## WHAT TO WORK ON:
• A. List the toppings that the sandwich article says a gyro usually comes with when you order the works.
• B. Summarize the sandwich article in two sentences.
• C. Write the next part of the article on lesser-known sandwiches, picking up after its last sentence.

## SOURCE DOCUMENT:
● ● ● ●

Feb. 3 9:16 AM by Chenda Ngak

With the Super Bowl offering opportunities to indulge in mass quantities of meat, cheese, and bread, we believe that some attention should be paid to some of the lesser-known sandwiches. They may not be on the menu at Subway or Quiznos, but these sandwiches should still be considered for consumption.

9- Po' Boy

Some people would look at a Po' boy sandwich and say that it's just a submarine sandwich, but it's so much more than that. This staple of the Louisiana diet consists meat or seafood (even alligator), lettuce, tomato, pickles, mayonnaise, and onions on a baguette. The seafood is usually battered and fried so take note before you order.

8- Gyro

My big, fat, expanded waistline is demanding some answers. If you've ever had a good Gyro, you would understand. This Greek fast food is exotic, yet truly appealing to American taste buds. It consists of meat-usually chicken or lamb-roasted on a vertical rotisserie that is stuffed into a wrapped pita. If you go for the works, the toppings are usually tomatoes, onions, lettuce, French fries, and tzatziki sauce. (If you must know, tzatziki sauce is usually made of strained yogurt, cucumbers, garlic, olive oil, and garlic.)

● ● ● ●

## Collected data:
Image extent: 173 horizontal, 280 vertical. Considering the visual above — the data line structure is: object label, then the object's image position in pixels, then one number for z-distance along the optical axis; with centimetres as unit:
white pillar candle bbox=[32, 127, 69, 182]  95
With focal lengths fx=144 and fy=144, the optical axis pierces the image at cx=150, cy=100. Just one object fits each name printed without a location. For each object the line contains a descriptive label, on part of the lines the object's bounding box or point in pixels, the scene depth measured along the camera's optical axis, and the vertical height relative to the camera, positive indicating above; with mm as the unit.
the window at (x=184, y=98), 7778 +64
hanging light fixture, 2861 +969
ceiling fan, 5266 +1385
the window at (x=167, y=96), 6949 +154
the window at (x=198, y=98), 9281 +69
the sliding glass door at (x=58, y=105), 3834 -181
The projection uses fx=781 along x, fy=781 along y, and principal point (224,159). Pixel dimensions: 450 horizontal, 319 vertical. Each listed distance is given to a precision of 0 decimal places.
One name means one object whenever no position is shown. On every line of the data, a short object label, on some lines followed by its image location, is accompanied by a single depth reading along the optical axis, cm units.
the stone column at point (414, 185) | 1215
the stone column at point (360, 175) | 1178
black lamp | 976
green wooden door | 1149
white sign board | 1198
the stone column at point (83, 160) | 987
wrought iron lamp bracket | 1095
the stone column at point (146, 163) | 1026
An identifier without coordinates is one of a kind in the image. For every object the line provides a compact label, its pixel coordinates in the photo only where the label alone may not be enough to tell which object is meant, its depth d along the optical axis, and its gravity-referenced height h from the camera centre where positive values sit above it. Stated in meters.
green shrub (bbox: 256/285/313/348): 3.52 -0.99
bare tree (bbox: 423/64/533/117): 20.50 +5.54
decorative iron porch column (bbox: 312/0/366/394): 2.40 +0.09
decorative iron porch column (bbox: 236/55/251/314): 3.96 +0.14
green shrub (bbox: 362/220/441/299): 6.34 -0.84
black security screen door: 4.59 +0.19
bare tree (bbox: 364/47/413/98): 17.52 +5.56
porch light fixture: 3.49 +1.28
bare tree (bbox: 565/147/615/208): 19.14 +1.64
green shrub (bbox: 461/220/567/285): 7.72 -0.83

● ● ● ●

## RESULTS FOR EACH TASK:
• A. tomatoes, onions, lettuce, French fries, tzatziki sauce

• B. With the Super Bowl offering a chance to eat large amounts of meat, cheese, and bread, the article recommends some lesser-known sandwiches that aren't on the menu at chains like Subway or Quiznos. It describes the Po' Boy, a Louisiana staple of meat or seafood with lettuce, tomato, pickles, mayonnaise, and onions on a baguette, and the Gyro, a Greek fast food of rotisserie-roasted meat stuffed into a wrapped pita.

• C.
7- Dagwood

There are no hard rules about what goes into a Dagwood sandwich (shown above, sideways.). The only requirements are that it must be thick and multi-layered with meats, cheeses, and condiments. Named after Dagwood Bumstead of the comic strip Blondie, this tall wonder never caught on with real people--even in the 1990s when super-sizing was the norm. Now that eating is out of style, this sandwich will undoubtedly die a slow death. What a delicious shame.

6- Banh Mi

There is a saying in that when the English colonized India, they left behind a great infrastructure; and that when the French colonized South East Asia, they left behind great bread. That ain't no lie! The Banh Mi is a Vietnamese sandwich that usually consists of a variety of meats like grilled pork, grilled chicken and pate; then topped with pickled carrots, daikon, onions and cilantro. This is not your average All-American sandwich. Proceed if you consider yourself an adventurous gourmand.

5- Sloppy Joe

The Sloppy Joe is as delicious as it is simple: ground meat, tomato sauce or ketchup, and hamburger buns. One of America's most proudest inventions, it is a testament to the resourcefulness of Depression-era cooks, who had to stretch plenty of value out of low-grade beef. While the quality of meat has increased in recent years, the proliferation of Sloppy Joes haven't. Good luck finding it at a restaurant, as even the cleanest eater is going to end up with plenty of bits of beef and sauce on their face.

4- Fluffernutter

Most folks consider sandwiches strictly grounds for savory ingredients, but if the Fluffernutter is any indication, there's more to sweet sandwiches than just PB&J. The mixture of peanut butter and marshmallow creme is popular in the Northeast, but a unknown entity elsewhere. If you actually find a supermarket with Marshmallow Fluff on the shelves, we highly recommend whipping up a Fluffernutter for yourself.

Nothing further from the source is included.